- Task to carry out
Working from the listing below, pick each line containing the word "healing" and copy it.

- Exercise material

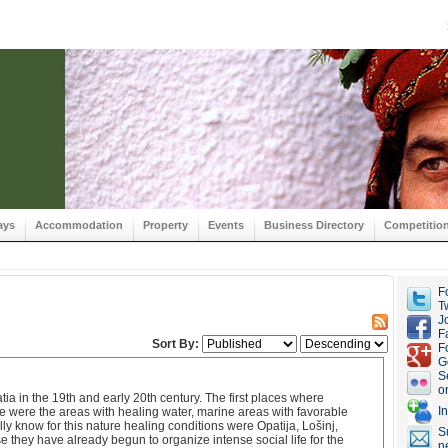
ays
Accommodation
Property
Events
Business Directory
Competitio
F
Tw
J
F
Sort By:
F
G
S
o
ia in the 19th and early 20th century. The first places where
I
 were the areas with healing water, marine areas with favorable
y know for this nature healing conditions were Opatija, Lošinj,
S
 they have already begun to organize intense social life for the
n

- Response to this task
 were the areas with healing water, marine areas with favorable
y know for this nature healing conditions were Opatija, Lošinj,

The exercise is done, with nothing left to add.